Understanding Juneteenth: Celebrating African American Liberation

Understanding Juneteenth: Celebrating African American Liberation

Juneteenth, also known as Freedom Day, is a holiday celebrated on June 19th every year to commemorate the end of legal slavery in the United States. It all began in 1865, when Union General Gordon Granger arrived in Galveston, Texas, informing the last remaining enslaved African Americans of their freedom, two and a half years after the Emancipation Proclamation was signed. Today, Juneteenth is a day of celebration, reflection, and commemoration.

Honoring the holiday

Growing up, Juneteenth was not a holiday that was widely recognized or celebrated by anyone outside of the Black American community. As I grew up and learned more about the history of human trafficking in the United States and abuse that my ancestors survived, Juneteenth was a day of remembrance, reflection, and gratitude for their survival. While celebrating the holiday has always had a festive air, at its base it was a remembrance of those ancestors. It was a celebration of their resilience and strength, and a call to honor their legacy.

Now that Juneteenth is a recognized federal holiday, as with any cultural celebration, well-intentioned individuals who are not part of the community can sometimes miss the mark when attempting to participate. It’s no different than not knowing how to behave respectfully at an acquaintance’s funeral service. It may feel natural to want in on the festivities but there are certain boundaries that need to be observed out of respect. Memorials, for example, are a time to celebrate and honor the life of a lost loved one. They are often punctuated with moments of laughter, but they are also filled with an atmosphere of respect. Making light of or trying to monetize a family’s memorial service would be considered outrageously disrespectful. Instead, it’s a common practice among non-family members to provide tangible resources and help create appropriate emotional space for families going through grief. This same level of sensitivity is necessary when celebrating Juneteenth.

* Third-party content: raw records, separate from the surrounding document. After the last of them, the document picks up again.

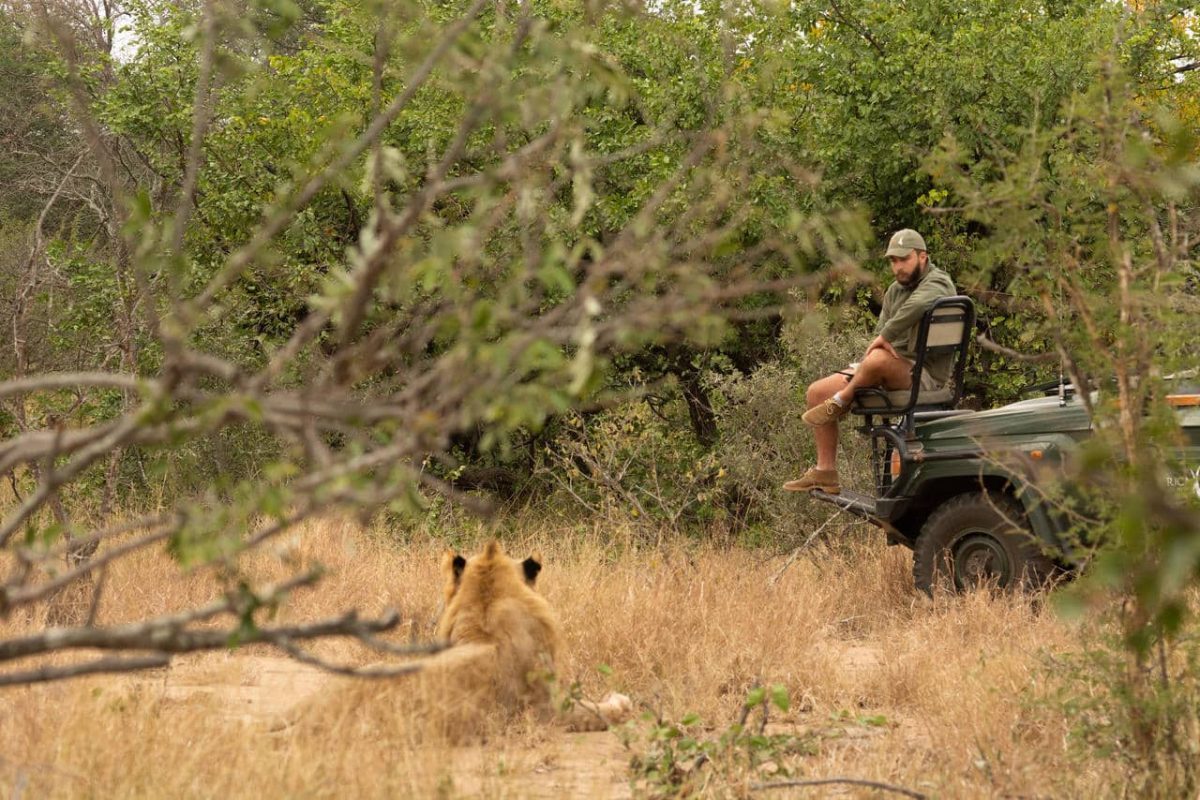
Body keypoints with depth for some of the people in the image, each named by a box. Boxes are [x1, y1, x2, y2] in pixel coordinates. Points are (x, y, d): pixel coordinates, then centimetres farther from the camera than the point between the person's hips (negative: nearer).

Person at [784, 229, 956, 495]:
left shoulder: (937, 284, -9)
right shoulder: (895, 290, 20)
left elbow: (917, 305, -34)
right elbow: (879, 334, 20)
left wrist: (885, 338, -25)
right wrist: (880, 341, -4)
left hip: (924, 374, -9)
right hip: (892, 371, 9)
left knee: (878, 360, -40)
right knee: (817, 392, 0)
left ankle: (840, 402, -11)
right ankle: (825, 472, 0)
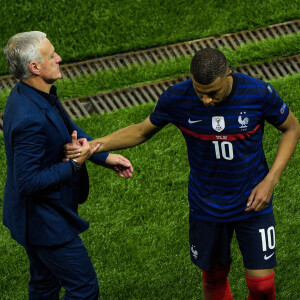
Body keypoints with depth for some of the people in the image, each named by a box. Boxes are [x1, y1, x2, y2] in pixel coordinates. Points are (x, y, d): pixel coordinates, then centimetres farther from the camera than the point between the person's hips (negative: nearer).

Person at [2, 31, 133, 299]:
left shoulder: (40, 94, -2)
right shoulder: (30, 119, -34)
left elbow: (70, 129, 14)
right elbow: (28, 182, -31)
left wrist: (105, 157, 4)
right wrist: (74, 164, -25)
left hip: (41, 215, 10)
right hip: (45, 221, -10)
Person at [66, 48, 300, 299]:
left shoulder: (259, 93, -21)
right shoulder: (177, 99, -18)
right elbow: (142, 131, 1)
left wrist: (270, 181, -12)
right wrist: (93, 145, -11)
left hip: (252, 203, -1)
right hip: (206, 208, 1)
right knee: (214, 276, 15)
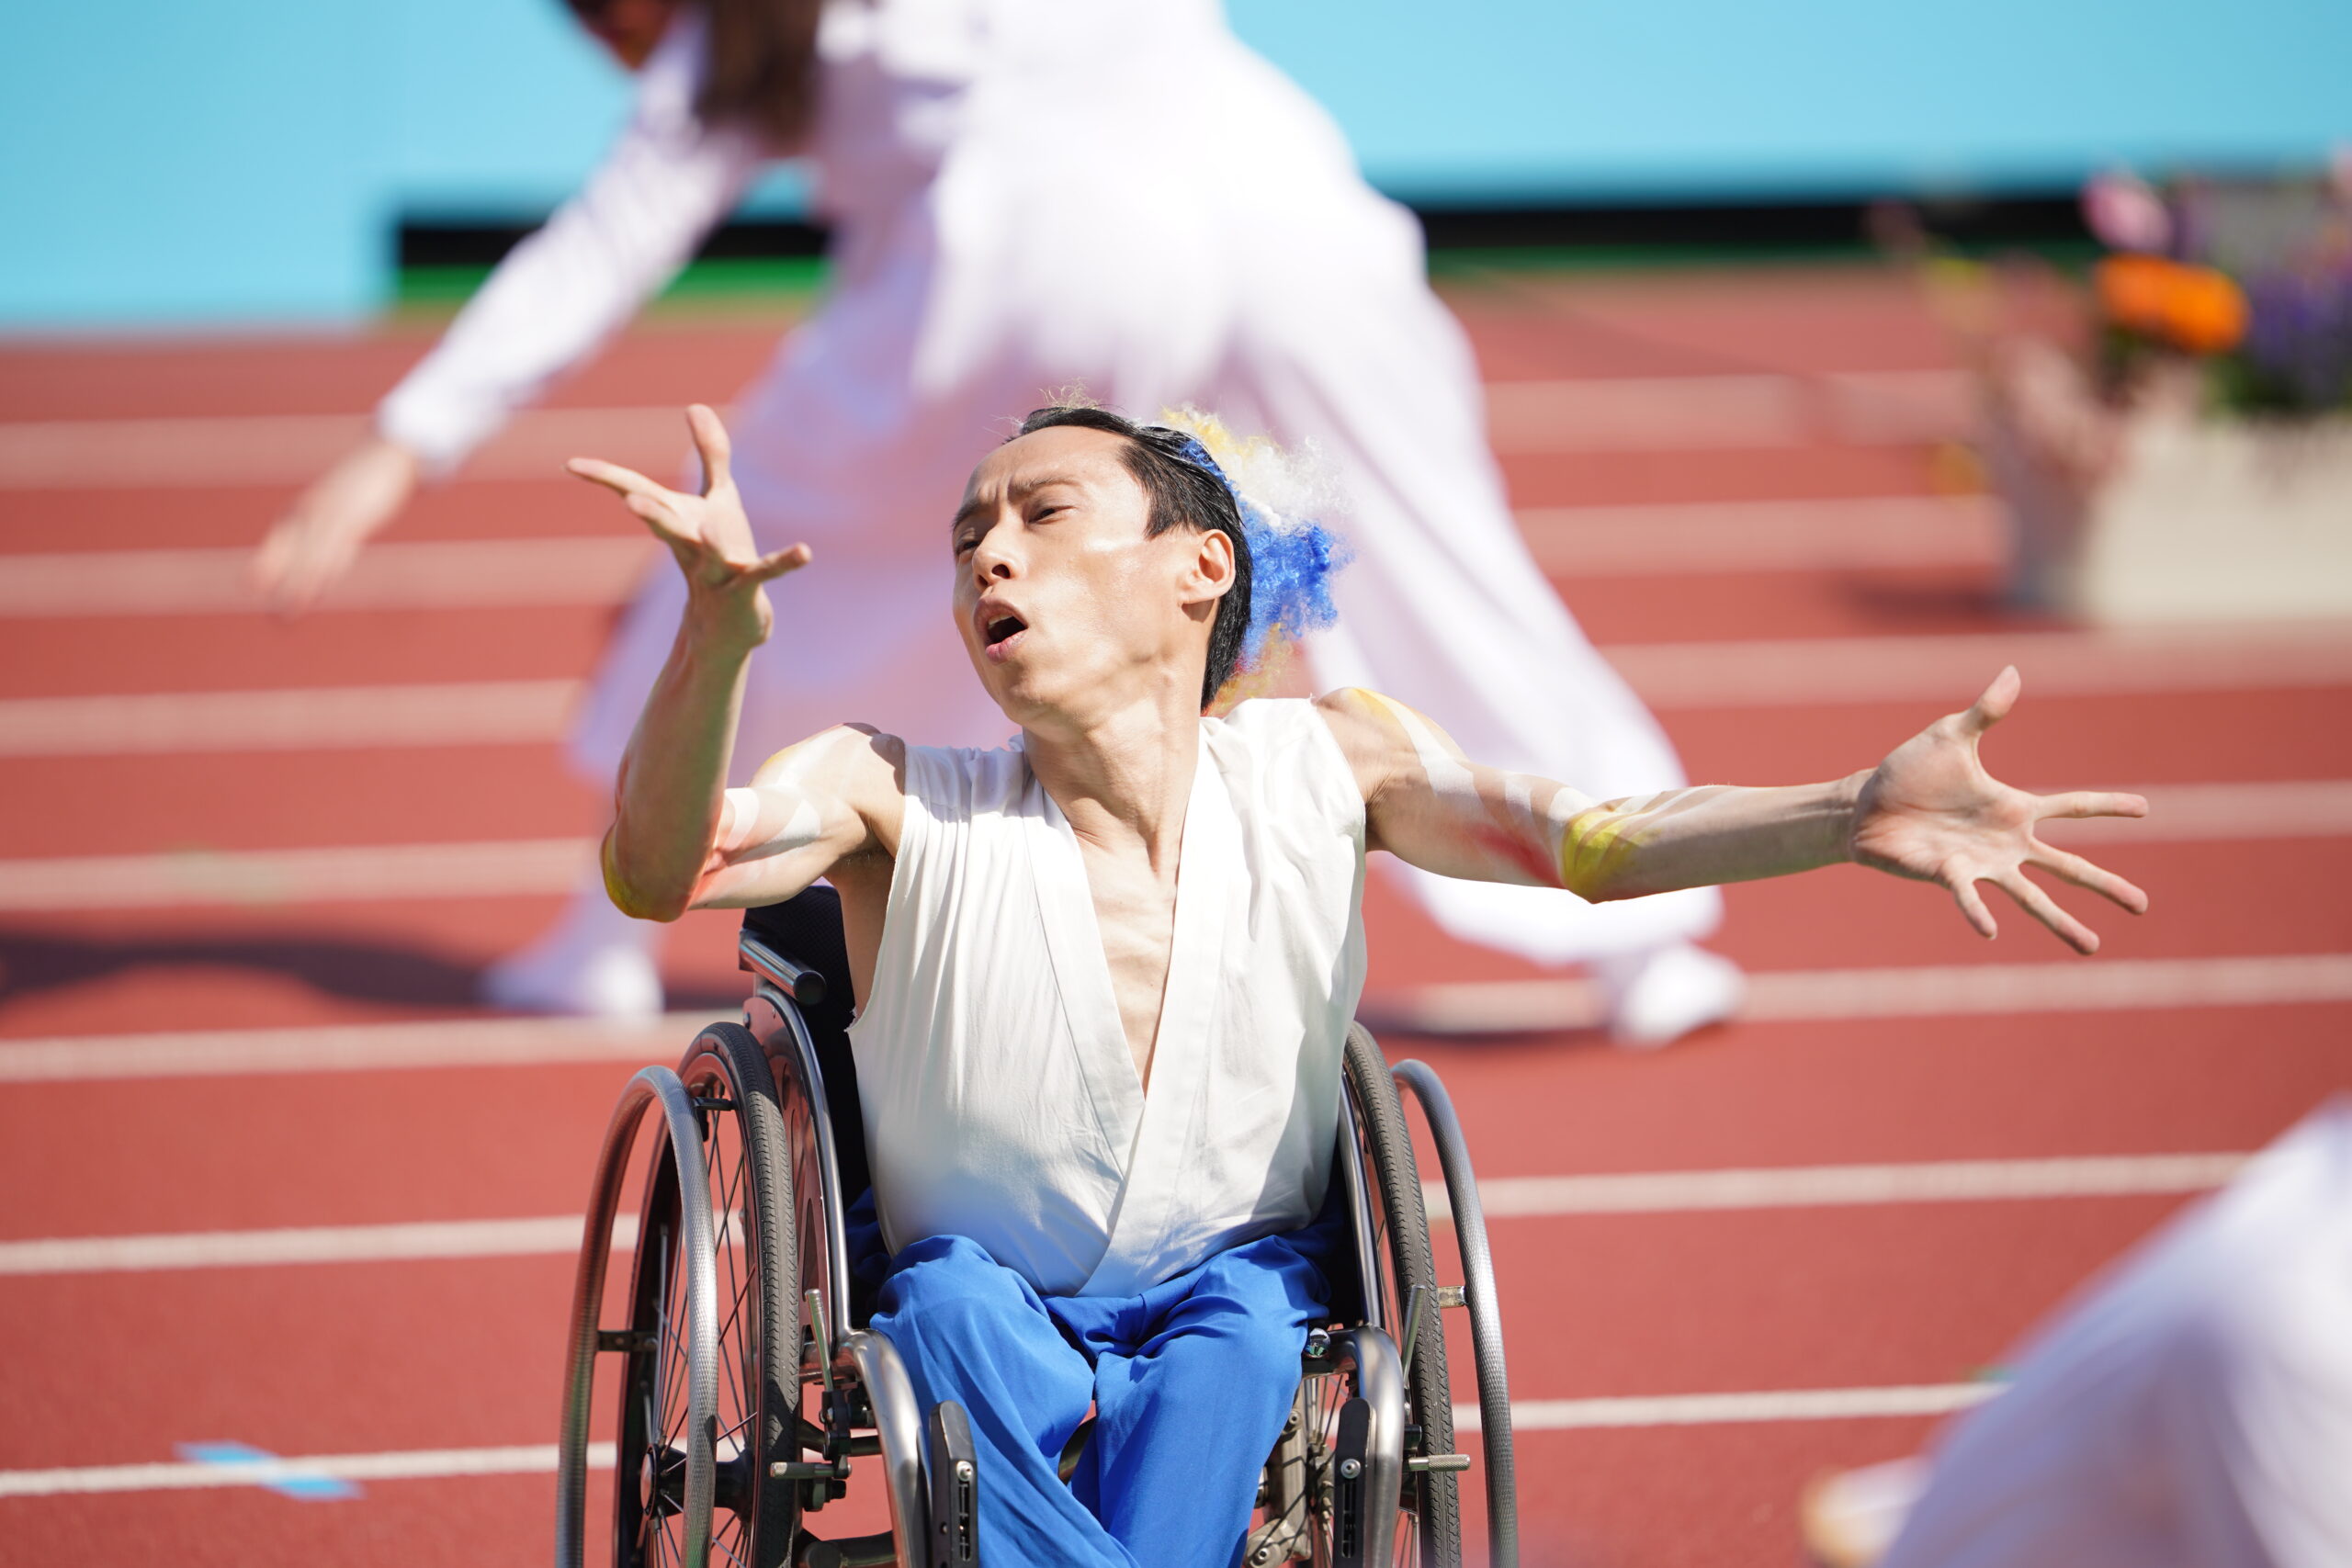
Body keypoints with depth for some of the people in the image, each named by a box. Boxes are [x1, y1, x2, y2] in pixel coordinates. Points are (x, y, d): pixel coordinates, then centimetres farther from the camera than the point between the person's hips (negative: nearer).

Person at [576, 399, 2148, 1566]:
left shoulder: (1315, 764, -5)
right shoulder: (901, 800, -12)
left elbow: (1590, 838, -16)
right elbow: (661, 869, -28)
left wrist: (1853, 816, -35)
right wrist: (721, 633, -48)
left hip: (1234, 1311, 1)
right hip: (986, 1329, -1)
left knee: (1236, 1325, -32)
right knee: (957, 1297, -34)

Here are some ideas for how to celebrate regardless of your ancestry.

Celebrating Juneteenth as an African American

As an African American, celebrating Juneteenth is a way to honor your heritage and reflect on both the struggles and accomplishments of your ancestors.

Honor the pursuit of freedom

Celebrate your ancestral legacy of courage, resilience, and determination in the fight for freedom and equality. Contemplate how to carry on this legacy by continuing to advocate for justice at home and in the world. Read books, listen to podcasts, or watch online documentaries that tell the story of the African American fight for freedom. Reflect on intersectional struggles for freedom and liberation that persist today.

Attend parades, festivals or community events

Various intergenerational parades, festivals, and other community events are held annually in celebration of Juneteenth, complete with educational activities, music, food and more. Celebrate your heritage in the ways that feel most nourishing to you.

Prepare African American cuisine

One of the best ways to celebrate Juneteenth is by preparing cuisine influenced by traditional West African cuisine. Add a dish or two to your table that your ancestors would have recognized.

Celebrating Juneteenth as a non-African American

While Juneteenth is rooted in African American history, it’s still vital for non-African Americans to participate in the celebrations in a meaningful and respectful way. Here are some ways to celebrate Juneteenth while respecting the holiday’s cultural significance:

Educate yourself and engage with African American culture

Take the time to learn more about the history of Juneteenth, why it’s celebrated, how the pursuit of freedom has looked for Black America over time. Watch documentaries, read books and listen to music directed at African Americans and intercultural audiences. This will enhance your understanding of the holiday and how historical events have shaped Black American society. Check out African American cultural exhibitions and other community events in your local area.

Support African American businesses

Supporting African American businesses is a great way to take part in Juneteenth celebrations. Make an intentional decision to visit Black businesses in your community or online throughout the year.

Amplify Black voices

It’s crucial to recognize the continued struggles that Black people face in the pursuit of social justice and to actively work to amplify their voices. Listen to Black creators and support Black-led social justice organizations.

Juneteenth is personal to me and my heritage. It is a day that symbolizes hope, freedom, and the power of perseverance against unimaginable adversity. Whether you’re African American or not, there’s a place for you in Juneteenth celebrations. It’s up to you to make your celebration meaningful and respectful. Juneteenth is not just another festive day on the calendar, it’s a day of remembrance. Acknowledging that the fight for true equality and justice is far from over. It’s a time for all of us to reflect on the progress made and recommit ourselves to continuing the fight for true equality and justice for all, irrespective of our race, gender, or beliefs.